## Goal of the exercise
Give the lines starting at the beginning of the records and ending at the line that contains "più competitivo.", both included, as a JSON list of strings with one string per line and no blank lines.
---*---
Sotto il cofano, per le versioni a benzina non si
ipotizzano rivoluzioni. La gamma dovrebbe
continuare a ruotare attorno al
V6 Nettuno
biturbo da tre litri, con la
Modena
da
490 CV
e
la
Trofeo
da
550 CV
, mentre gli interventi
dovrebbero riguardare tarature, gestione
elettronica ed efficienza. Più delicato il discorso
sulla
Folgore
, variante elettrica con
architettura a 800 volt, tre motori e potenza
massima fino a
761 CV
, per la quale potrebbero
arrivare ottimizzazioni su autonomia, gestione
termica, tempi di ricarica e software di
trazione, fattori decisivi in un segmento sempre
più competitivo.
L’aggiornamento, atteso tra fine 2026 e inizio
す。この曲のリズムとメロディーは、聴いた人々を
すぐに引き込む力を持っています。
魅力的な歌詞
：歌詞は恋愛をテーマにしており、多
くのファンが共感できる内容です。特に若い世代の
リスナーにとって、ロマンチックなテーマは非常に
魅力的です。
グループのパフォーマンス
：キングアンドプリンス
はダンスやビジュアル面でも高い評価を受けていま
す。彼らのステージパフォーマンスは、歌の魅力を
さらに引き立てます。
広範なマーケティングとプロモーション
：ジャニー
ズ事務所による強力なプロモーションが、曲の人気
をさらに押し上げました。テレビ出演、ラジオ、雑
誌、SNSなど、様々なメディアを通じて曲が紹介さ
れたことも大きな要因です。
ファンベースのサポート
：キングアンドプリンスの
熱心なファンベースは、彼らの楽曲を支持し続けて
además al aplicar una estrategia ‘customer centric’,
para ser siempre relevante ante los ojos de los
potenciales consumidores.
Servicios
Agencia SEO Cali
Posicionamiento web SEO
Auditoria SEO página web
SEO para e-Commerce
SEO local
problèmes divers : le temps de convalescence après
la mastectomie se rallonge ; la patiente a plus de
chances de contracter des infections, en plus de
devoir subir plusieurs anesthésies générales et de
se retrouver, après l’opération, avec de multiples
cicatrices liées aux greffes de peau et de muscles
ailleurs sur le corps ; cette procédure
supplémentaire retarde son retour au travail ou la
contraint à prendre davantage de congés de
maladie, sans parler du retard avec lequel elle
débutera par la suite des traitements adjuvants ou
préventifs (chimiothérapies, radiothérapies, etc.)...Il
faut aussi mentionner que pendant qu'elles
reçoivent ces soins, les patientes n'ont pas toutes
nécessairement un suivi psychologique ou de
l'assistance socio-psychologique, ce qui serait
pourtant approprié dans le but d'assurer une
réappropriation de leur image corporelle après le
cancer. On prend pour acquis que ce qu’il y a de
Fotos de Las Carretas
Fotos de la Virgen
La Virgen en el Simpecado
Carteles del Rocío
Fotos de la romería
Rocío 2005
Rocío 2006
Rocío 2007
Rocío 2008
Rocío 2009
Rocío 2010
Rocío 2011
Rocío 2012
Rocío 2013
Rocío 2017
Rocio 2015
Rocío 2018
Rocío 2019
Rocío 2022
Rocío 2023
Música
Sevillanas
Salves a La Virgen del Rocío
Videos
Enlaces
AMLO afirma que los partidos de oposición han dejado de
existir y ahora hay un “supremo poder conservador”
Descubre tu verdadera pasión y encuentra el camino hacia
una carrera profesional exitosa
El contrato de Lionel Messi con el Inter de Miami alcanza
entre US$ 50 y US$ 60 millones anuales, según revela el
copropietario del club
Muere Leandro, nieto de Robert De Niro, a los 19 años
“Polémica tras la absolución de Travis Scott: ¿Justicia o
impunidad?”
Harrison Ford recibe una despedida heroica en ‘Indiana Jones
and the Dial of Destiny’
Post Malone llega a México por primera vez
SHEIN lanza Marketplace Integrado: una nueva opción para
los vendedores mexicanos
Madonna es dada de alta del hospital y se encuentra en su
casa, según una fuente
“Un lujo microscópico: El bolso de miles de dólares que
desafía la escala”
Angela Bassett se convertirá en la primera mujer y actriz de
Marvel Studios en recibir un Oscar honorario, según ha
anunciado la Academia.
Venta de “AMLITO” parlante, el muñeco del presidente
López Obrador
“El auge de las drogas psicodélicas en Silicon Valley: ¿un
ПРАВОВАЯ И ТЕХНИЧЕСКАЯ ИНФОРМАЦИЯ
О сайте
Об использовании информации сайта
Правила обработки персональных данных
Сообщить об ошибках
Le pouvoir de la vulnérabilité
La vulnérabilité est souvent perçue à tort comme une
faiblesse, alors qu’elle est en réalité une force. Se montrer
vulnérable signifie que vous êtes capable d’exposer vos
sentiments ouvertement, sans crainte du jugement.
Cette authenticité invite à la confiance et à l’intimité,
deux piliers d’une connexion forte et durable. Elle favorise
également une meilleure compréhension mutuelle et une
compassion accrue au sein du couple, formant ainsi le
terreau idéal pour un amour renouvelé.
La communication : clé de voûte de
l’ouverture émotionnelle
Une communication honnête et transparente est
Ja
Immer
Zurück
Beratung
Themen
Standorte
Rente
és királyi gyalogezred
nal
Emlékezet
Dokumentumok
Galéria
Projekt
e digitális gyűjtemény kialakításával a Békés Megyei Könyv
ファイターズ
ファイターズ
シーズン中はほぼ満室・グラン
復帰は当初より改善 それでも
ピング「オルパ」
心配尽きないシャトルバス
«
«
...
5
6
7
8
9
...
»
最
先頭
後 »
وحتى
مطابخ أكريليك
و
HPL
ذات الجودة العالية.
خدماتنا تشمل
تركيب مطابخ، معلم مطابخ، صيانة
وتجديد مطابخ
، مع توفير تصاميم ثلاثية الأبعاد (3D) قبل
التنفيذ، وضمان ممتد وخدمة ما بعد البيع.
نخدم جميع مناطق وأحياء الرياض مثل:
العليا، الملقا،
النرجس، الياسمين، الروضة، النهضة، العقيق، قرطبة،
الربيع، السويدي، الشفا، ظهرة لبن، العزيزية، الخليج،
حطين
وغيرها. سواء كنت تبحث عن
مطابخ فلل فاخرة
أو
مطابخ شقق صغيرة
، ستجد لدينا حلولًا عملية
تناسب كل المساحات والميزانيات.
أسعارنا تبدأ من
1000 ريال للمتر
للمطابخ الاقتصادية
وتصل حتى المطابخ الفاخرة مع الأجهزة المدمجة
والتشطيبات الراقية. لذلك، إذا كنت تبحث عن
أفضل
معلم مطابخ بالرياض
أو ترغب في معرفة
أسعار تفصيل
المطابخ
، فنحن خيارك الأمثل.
---*---
## Answer space
[
  "Sotto il cofano, per le versioni a benzina non si",
  "ipotizzano rivoluzioni. La gamma dovrebbe",
  "continuare a ruotare attorno al",
  "V6 Nettuno",
  "biturbo da tre litri, con la",
  "Modena",
  "da",
  "490 CV",
  "e",
  "la",
  "Trofeo",
  "da",
  "550 CV",
  ", mentre gli interventi",
  "dovrebbero riguardare tarature, gestione",
  "elettronica ed efficienza. Più delicato il discorso",
  "sulla",
  "Folgore",
  ", variante elettrica con",
  "architettura a 800 volt, tre motori e potenza",
  "massima fino a",
  "761 CV",
  ", per la quale potrebbero",
  "arrivare ottimizzazioni su autonomia, gestione",
  "termica, tempi di ricarica e software di",
  "trazione, fattori decisivi in un segmento sempre",
  "più competitivo."
]